In today’s reading, Ezra learned that the Israelites had already succumbed to the temptation to intermarry with the local foreigners. Even though less than one hundred years had passed since the people first returned to Judah, they were already diluting the Jewish faith with foreign gods.
Some might judge Ezra’s response as extreme. He tore his clothes and wept and mourned. But he knew what this meant for the future of his people. He knew that compromising in this one area would open the floodgates and lead to apostasy and judgment. He did not want Israel to repeat her history!
Fast forward to today’s reading in 2 Corinthians and we find Paul addressing the exact same issue. Paul uses Old Testament imagery to drive home the point that the church is God’s covenant family, and because of His grace and mercy, we should strive to “cleanse ourselves from every defilement of body and spirit, bringing holiness to completion in the fear of God” (2 Cor. 7:1).

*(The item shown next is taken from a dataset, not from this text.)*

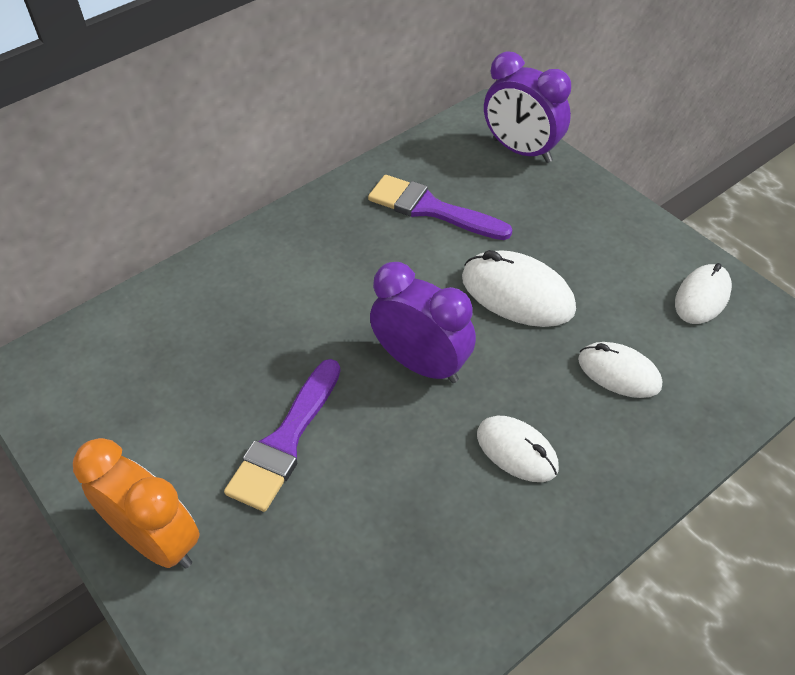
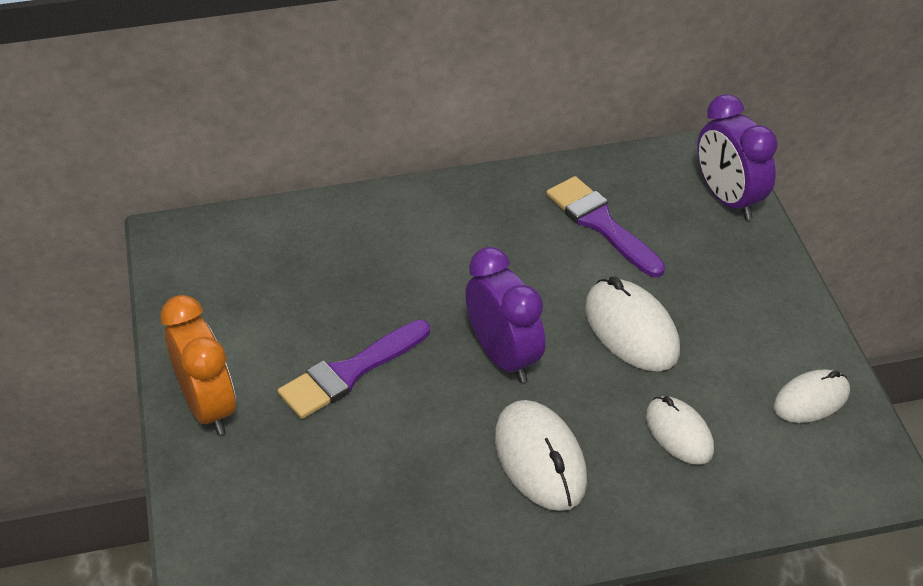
camera: 25 degrees right, 5 degrees down
white mouse [477,416,559,482] -> white mouse [495,400,587,511], size x1.51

Our sin should bring us much grief and sorrow. But, it should not lead to despair and hopelessness! Listen to the Israelite’s response to their sin (from Ezra)…
…the people wept bitterly. And Shecaniah […] addressed Ezra: “We have broken faith with our God and have married foreign women from the peoples of the land, but even now there is hope for Israel in spite of this (Ezra 10:1-2)!
Why was there hope? Because of God’s Great Grace and Mercy!
But God’s grace and mercy can only be experienced through humility and repentance. Both Paul and Ezra describe repentance in today’s passages. Ezra describes how the people not only “wept bitterly” over their sin, but made drastic decisions to make things right. And Paul describes how the Corinthians’ repentance brought him much joy.
In both cases, repentance restored the relationship with God and brought about God’s comfort and grace. This is the beauty of repentance!
As it is, I rejoice, not because you were grieved, but because you were grieved into repenting. For you felt a godly grief, so that you suffered no loss through us. For godly grief produces a repentance that leads to salvation without regret… (2 Corinthians 7:9-10).
We must never believe that our sin is out of the reach of Forgiveness. The shadow of the cross covers our greatest sins!